Pushkin varied his poem’s rhyme scheme, and Dewey follows suit. The first ten lines of Dewey’s translation rhyme in two groups of five lines where lines 1, 2, and 4 rhyme, and lines 3 and 5 rhyme, which we can represent thus: a a b a b. After this, the rhyme scheme changes to quatrains, which use several rhyme schemes, varying from a b a b, to a a b b, to a b b a. There are also six-line groupings, rhyming a a b c b c and a a b a a b.

A caesura, a pause within a line, indicated by a comma or other punctuation, provides rhythmic variety and slows the line down. Many examples can be found in this long poem, including the very first line: “wave-swept shore, remote, forlorn:” The pauses emphasize the desolation of the scene, its silent, empty spaces.
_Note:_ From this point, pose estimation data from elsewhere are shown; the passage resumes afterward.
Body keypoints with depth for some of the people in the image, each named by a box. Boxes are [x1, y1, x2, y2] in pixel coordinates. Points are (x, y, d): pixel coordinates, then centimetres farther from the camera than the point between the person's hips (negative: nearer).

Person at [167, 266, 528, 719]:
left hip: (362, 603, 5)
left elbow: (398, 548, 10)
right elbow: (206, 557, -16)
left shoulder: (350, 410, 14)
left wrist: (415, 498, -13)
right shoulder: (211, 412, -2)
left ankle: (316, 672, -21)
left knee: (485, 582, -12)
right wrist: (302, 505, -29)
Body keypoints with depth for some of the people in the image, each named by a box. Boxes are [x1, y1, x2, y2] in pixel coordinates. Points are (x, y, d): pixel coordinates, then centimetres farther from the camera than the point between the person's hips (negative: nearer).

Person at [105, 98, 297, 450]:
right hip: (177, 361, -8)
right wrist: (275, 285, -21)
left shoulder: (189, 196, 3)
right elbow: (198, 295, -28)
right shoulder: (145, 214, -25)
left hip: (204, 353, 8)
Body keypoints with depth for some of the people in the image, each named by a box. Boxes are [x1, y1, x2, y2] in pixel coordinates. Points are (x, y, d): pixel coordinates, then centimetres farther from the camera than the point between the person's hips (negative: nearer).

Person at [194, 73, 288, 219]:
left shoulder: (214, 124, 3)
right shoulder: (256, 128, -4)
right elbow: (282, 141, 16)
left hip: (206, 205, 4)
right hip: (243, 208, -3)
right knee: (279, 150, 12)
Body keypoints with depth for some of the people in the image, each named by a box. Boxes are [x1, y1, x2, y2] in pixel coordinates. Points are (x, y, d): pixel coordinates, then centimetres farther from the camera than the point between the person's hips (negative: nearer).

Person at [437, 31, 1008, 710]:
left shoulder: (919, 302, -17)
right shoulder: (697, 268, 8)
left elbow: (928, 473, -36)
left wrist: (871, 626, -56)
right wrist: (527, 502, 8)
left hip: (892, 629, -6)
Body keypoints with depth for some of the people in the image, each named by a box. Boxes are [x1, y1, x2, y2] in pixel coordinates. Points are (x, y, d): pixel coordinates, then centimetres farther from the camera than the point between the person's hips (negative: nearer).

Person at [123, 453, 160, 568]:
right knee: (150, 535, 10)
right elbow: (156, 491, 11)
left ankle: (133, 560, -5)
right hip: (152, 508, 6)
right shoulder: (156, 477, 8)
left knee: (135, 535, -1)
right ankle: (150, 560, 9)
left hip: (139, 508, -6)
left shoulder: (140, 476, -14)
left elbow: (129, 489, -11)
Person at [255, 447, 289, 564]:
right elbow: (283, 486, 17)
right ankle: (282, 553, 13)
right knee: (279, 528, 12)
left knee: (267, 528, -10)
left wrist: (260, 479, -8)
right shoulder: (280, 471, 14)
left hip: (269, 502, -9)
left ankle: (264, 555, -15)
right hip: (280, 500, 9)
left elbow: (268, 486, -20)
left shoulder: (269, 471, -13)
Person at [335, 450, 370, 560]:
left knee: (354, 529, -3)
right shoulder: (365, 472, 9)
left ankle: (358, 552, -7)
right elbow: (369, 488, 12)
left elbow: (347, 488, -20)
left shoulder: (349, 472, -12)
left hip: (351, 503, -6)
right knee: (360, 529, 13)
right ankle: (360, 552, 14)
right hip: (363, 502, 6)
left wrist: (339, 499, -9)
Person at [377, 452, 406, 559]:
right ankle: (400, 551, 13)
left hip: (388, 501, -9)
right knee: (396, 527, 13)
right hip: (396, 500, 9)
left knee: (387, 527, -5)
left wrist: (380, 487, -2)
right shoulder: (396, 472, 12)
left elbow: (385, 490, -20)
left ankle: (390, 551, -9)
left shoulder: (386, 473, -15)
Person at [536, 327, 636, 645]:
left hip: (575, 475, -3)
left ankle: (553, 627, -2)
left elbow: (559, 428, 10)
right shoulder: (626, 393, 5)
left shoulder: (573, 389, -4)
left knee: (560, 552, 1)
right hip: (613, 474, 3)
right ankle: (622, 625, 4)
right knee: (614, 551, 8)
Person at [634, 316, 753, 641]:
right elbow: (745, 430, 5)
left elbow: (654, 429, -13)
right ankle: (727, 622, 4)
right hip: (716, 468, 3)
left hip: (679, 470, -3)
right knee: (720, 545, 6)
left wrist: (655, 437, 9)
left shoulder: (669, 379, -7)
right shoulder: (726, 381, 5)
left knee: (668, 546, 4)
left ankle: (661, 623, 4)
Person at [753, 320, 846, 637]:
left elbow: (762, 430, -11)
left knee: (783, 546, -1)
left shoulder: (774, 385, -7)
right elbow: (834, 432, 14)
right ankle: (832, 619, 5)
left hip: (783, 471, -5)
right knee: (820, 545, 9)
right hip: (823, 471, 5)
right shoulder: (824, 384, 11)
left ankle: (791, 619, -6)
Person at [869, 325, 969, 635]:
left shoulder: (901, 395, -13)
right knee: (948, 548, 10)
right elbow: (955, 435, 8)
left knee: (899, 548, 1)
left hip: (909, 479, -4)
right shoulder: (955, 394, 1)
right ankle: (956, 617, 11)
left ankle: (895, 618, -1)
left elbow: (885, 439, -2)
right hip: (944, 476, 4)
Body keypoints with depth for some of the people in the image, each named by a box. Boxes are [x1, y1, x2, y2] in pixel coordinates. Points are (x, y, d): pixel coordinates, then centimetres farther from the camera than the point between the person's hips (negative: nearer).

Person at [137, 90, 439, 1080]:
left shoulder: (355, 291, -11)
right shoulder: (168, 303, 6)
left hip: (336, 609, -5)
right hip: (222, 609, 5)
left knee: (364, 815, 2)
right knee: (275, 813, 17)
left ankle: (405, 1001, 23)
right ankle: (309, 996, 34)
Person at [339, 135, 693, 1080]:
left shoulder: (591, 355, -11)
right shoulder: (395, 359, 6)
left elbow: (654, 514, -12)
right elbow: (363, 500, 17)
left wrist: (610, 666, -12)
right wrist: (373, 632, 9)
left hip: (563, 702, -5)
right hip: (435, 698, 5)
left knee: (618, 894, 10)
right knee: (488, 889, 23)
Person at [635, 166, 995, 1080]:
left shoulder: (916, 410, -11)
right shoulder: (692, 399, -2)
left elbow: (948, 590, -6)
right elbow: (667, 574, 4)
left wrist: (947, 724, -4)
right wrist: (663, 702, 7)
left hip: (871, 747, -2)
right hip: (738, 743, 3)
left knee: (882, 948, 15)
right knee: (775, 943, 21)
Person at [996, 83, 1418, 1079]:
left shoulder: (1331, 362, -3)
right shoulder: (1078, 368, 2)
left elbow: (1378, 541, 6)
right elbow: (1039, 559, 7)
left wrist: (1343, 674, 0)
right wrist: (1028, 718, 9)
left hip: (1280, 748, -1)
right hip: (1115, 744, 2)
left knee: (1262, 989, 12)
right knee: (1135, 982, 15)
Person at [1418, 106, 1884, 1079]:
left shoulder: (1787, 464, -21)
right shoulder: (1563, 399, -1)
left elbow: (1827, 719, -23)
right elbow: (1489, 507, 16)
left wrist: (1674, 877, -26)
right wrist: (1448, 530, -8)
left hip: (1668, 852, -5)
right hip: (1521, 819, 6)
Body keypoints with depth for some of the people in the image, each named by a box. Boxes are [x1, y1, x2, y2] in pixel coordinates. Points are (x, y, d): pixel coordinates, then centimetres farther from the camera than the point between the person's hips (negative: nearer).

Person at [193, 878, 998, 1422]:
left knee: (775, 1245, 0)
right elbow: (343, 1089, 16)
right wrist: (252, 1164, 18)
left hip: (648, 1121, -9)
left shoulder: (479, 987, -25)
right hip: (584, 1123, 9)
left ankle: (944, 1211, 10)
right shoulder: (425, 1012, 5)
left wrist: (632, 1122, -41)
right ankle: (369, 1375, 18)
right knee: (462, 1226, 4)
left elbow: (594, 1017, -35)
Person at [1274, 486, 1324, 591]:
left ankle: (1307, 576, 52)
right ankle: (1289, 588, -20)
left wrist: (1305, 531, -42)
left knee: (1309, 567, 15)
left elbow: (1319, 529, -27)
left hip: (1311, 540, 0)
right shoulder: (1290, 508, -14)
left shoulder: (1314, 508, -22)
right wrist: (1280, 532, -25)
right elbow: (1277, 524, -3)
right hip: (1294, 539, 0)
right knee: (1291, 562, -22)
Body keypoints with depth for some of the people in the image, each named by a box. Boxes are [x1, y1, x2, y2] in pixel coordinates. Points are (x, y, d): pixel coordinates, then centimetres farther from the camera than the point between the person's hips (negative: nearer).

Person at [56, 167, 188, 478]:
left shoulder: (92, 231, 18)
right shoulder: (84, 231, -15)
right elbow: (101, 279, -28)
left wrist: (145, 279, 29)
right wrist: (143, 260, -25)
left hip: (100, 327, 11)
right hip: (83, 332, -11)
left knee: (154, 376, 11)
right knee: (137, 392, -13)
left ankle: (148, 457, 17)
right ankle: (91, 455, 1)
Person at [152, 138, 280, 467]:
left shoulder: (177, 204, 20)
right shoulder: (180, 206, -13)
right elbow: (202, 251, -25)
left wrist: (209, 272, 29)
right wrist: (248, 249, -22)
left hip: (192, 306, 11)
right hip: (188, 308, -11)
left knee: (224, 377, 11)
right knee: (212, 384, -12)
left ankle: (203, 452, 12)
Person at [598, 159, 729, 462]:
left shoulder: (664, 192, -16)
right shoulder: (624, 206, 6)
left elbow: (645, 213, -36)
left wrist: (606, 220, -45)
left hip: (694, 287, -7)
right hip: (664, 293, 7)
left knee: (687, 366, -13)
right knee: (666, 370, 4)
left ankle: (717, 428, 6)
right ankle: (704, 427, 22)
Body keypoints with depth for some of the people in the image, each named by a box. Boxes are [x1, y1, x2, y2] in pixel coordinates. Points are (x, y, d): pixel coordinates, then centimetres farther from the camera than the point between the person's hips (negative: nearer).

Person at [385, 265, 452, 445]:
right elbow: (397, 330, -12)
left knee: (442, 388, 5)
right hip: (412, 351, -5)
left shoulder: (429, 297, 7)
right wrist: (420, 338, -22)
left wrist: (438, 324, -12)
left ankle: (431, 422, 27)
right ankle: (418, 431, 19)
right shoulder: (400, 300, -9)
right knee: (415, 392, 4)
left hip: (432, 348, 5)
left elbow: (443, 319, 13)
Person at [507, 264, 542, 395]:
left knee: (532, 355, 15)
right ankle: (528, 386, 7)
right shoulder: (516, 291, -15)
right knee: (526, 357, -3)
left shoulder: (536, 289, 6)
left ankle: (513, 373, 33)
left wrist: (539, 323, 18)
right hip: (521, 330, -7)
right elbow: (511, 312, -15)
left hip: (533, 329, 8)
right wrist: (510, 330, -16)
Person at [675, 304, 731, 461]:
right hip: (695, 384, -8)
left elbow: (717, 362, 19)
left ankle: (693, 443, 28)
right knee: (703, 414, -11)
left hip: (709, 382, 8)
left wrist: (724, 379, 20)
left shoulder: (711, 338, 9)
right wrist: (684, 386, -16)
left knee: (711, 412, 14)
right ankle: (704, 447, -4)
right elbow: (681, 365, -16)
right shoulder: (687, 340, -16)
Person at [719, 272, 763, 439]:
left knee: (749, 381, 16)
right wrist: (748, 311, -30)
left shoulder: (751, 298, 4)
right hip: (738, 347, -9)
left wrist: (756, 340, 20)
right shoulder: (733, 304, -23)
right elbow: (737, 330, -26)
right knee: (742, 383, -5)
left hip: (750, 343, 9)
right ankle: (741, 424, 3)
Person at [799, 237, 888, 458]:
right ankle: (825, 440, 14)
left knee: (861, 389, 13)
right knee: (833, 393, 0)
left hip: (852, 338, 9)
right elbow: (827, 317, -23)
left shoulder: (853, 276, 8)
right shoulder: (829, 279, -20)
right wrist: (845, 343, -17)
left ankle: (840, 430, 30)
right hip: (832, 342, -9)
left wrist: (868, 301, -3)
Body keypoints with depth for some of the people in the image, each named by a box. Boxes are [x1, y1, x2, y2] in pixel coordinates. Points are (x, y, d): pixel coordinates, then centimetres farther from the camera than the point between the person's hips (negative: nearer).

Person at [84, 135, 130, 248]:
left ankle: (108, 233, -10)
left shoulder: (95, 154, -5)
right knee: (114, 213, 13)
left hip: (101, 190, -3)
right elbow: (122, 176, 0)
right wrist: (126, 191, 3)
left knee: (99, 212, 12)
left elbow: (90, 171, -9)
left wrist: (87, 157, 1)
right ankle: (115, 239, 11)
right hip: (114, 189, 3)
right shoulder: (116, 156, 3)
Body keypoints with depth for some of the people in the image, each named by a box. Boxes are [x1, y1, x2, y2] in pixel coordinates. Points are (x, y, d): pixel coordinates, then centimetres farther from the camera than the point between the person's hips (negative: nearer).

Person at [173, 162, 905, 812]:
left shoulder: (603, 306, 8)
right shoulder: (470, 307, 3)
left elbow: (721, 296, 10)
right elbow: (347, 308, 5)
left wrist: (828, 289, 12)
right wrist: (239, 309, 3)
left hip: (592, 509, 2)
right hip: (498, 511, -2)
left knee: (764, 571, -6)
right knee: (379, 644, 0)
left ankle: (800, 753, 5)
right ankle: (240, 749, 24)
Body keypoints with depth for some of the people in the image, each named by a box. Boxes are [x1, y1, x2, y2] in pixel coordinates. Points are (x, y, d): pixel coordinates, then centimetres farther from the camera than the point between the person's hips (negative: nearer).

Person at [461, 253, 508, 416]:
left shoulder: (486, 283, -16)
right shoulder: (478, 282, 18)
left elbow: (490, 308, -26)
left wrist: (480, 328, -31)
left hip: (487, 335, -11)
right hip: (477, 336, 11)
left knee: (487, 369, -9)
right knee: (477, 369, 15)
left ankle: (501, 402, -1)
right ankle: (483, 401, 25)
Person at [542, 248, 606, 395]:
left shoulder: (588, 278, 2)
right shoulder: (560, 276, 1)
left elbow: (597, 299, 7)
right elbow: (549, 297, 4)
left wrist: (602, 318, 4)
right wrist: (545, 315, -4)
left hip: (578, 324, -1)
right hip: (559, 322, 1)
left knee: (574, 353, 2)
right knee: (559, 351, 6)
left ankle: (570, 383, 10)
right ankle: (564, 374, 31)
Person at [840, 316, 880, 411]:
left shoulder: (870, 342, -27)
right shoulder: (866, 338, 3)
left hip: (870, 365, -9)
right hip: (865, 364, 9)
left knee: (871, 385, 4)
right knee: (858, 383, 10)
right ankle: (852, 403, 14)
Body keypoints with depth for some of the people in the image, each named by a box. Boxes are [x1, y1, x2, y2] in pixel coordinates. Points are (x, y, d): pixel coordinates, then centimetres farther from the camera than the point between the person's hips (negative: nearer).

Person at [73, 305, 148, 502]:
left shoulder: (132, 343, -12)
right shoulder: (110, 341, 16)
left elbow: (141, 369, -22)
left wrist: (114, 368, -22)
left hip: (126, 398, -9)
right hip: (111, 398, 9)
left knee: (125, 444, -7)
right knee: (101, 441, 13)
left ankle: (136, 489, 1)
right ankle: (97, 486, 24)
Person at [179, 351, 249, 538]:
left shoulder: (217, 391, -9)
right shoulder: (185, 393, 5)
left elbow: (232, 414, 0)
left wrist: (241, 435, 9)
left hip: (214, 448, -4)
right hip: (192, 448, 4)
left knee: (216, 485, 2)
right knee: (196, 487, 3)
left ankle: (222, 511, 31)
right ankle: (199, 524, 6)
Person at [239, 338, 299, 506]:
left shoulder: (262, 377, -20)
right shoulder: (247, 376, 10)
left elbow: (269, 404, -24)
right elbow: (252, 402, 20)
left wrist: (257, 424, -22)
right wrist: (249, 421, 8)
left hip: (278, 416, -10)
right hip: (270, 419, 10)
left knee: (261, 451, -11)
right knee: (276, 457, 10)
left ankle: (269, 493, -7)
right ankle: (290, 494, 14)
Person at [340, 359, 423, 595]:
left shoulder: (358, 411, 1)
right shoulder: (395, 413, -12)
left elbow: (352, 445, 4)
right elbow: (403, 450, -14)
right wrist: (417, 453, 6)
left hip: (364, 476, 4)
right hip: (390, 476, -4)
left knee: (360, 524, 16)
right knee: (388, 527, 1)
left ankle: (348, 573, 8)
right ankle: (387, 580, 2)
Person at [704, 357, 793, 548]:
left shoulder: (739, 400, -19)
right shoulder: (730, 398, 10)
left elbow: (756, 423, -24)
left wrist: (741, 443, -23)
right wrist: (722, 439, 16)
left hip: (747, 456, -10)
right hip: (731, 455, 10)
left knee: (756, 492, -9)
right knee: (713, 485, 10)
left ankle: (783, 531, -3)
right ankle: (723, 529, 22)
The poem also frequently employs enjambment, or a line that does not end in punctuation, but instead continues its grammatical construction into the next one. Enjambment creates variety in the rhythm. Part Two, Lines 15-16 offer an example: “Streets opened; the unprecedented / flood levels started to reduce.” The reader’s eyes quickly move to the next line to find out exactly what is “unprecedented.”

Apostrophe

An apostrophe is a poetic technique in which an absent person, an inanimate object, or an abstract idea is addressed directly. In the Introduction, for example, the narrator apostrophizes the city of Saint Petersburg when he speaks to it as though to a person: “O how I love you, Peter’s daughter” (Introduction, Line 43).

Personification

Personification is a literary device that ascribes human characteristics to an object or abstraction. In this poem, the personified elements (rain, wind, waves) are presented as malicious and ill-intentioned toward the city and its inhabitants. For example, the line “Dull waves mouthed malice” (Part One, Line 3) implies that the waves have the power of speech and the ability to feel hatred towards the city’s inhabitants; when the poet says the rain “Beat churlishly on window panes” (Part One, Line 7), he wants readers to imagine rain drops being rude and ill-tempered.

Simile

A simile—a comparison that begins with the words “like” or “as”—likens one thing to another to highlight a similarity between them. For example, the poet imagines the river “tossing, like a man / Confined to bed with fevered senses” (Part One, Lines 5-6), giving us the sense that the water is trapped in a nightmare that it wants to wake from; later, waves “are breaking / Like thieves into the houses” (Part One, Lines 94-95), implying agency and feeling in the water’s behavior.